Functional diversity
Functional trait diversity was calculated for the detritivore community. Four traits were selected to represent the capacity by which detritivores occupy available habitat and affect decomposition: (1) mean per capita biomass, (2) foraging habit (e.g., burrow, sprawl), (3) thermal preference (e.g., cold, warm, eurythermal), and (4) rheophily (e.g., erosional, depositional). Selected functional traits were chosen for the following reasons: First, detritivore biomass affects decomposition via metabolic requirements and feeding rates (Brown et al. ). Second, foraging habits can alter feeding efficiency as well as competitive or facilitative relationships and, in turn, affect detrital consumption (McKie et al. , Patrick ). Lastly, thermal and rheophilic preferences reflect the ability for taxa to occupy and persist in available habitat and thereby affect ecosystem functioning. Mean per capita biomass for each taxon was calculated from the individuals collected during the experiment; all remaining trait values were modified from the Poff et al. () trait matrix (Appendix S1: Table S2).

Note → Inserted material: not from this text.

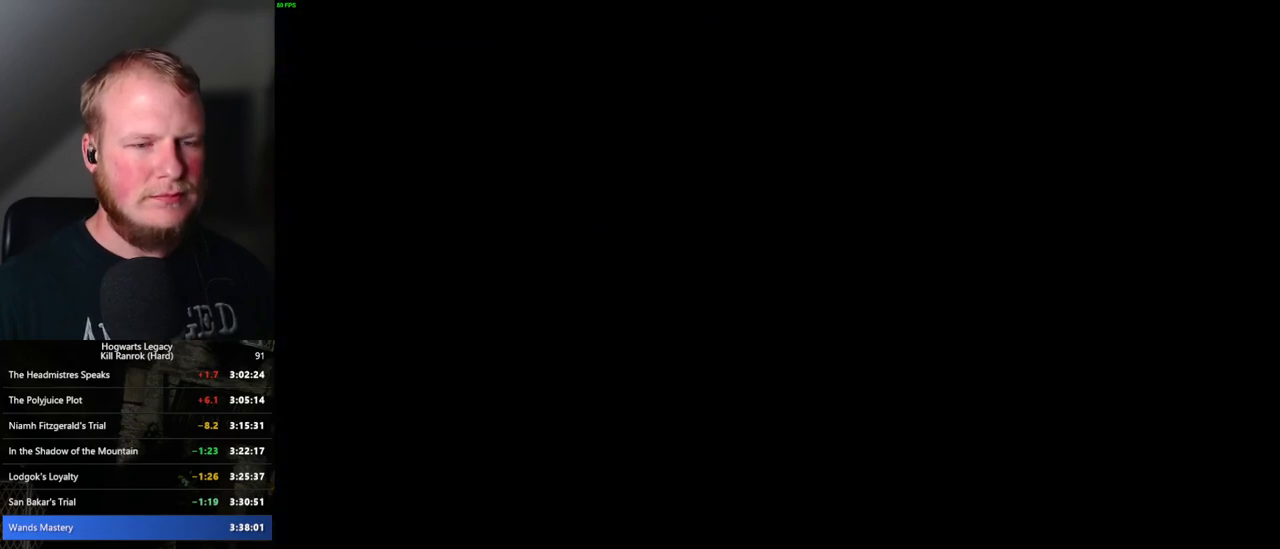
{"keys": [], "mouse": [], "events": []}
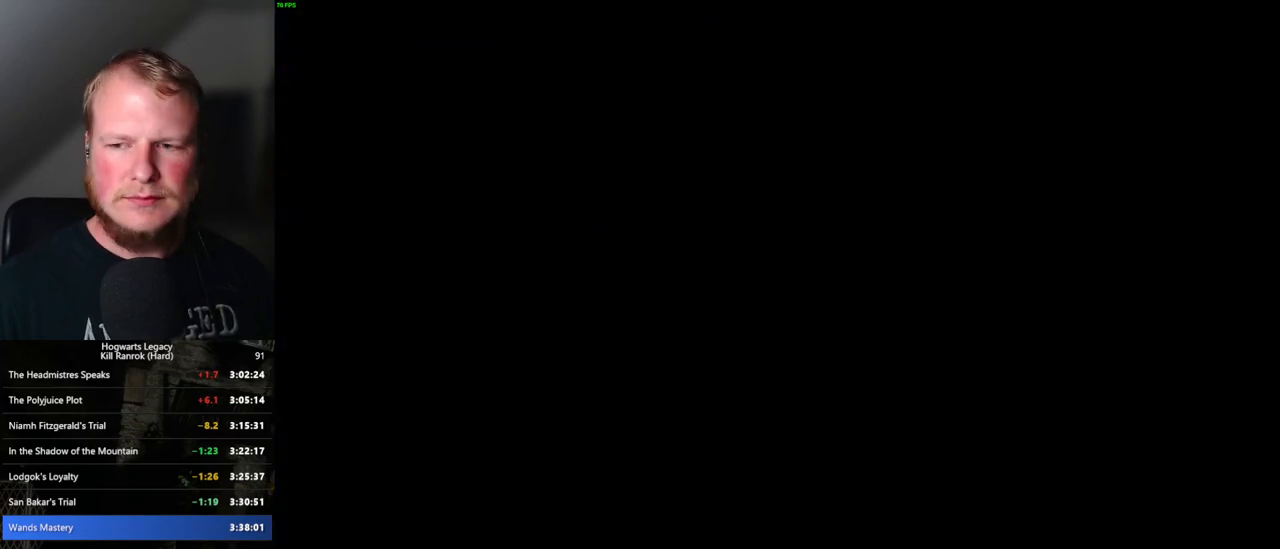
{"keys": [], "mouse": [], "events": []}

Detritivore community trait diversity was calculated using two trait diversity metrics: (1) functional richness (FRic) and (2) functional dispersion (FDis). Functional richness measures the amount of trait space occupied by taxa within the community (Villéger et al. ). Functional dispersion is the mean distance of individual taxa to the centroid of the community in trait space and simultaneously measures trait dissimilarity and evenness within the community (Laliberté and Legendre ). Communities with high FDis are composed of evenly distributed, dissimilar traits while communities with low FDis are composed of unevenly distributed, similar traits (i.e., FDis is a measure of trait complementarity). Functional dispersion is weighted by abundances while FRic is not (Villéger et al. , Laliberté and Legendre ). Functional richness values were standardized to be constrained between 0 and 1 (Laliberté et al. ). Detritivores comprising >1.0% of macroinvertebrate biomass or abundance were included in the diversity analyses (Appendix S1: Table S3). This criterion excluded rare and small taxa but not rare and large taxa from the diversity analyses. Taxa included in the trait analyses comprised >70% and >75% of total invertebrate community biomass and abundance, respectively (Appendix S1: Table S3).
Detritivore community
We further analyzed differences in detritivore diversity between leaf pack types and focal streams. To compare compositional differences between leaf pack types and among focal streams, we used site‐abundance matrices to calculate Bray‐Curtis dissimilarities. Bray‐Curtis dissimilarities were compared using a permutational multivariate analysis of variance with 10,000 permutations (Oksanen et al. ), and results are illustrated using nonmetric multi‐dimensional scaling. We compared FRic, FDis, and detritivore biomass and density by leaf pack type and focal stream using two‐way ANOVAs, and model assumptions were inspected graphically. Significance for the detritivore community was considered at P < 0.0125 to account for multiple comparisons.
Path analysis
Structural equation models (SEMs) were constructed to evaluate the causal pathways through which biotic and abiotic drivers affect leaf decomposition (Appendix S1: Fig. S1). The robustness of a SEM is determined by the fit to the data, rather than significant relationships within the SEM (Grace ). Model fit was assessed by comparing expected and observed covariance between predictor and response variables using chi‐square tests (Grace ). Structural equation models were considered consistent with the data when expected and observed covariance was not significantly different. Plausible causal linkages between variables were added to candidate SEMs to improve model fit based on single degree of freedom chi‐square criteria (Grace et al. ). Candidate SEMs were then compared using Akaike's information criterion and corrected for sample size (AICc; Burnham and Anderson ), with the SEM having the lowest AICc selected as the most parsimonious model.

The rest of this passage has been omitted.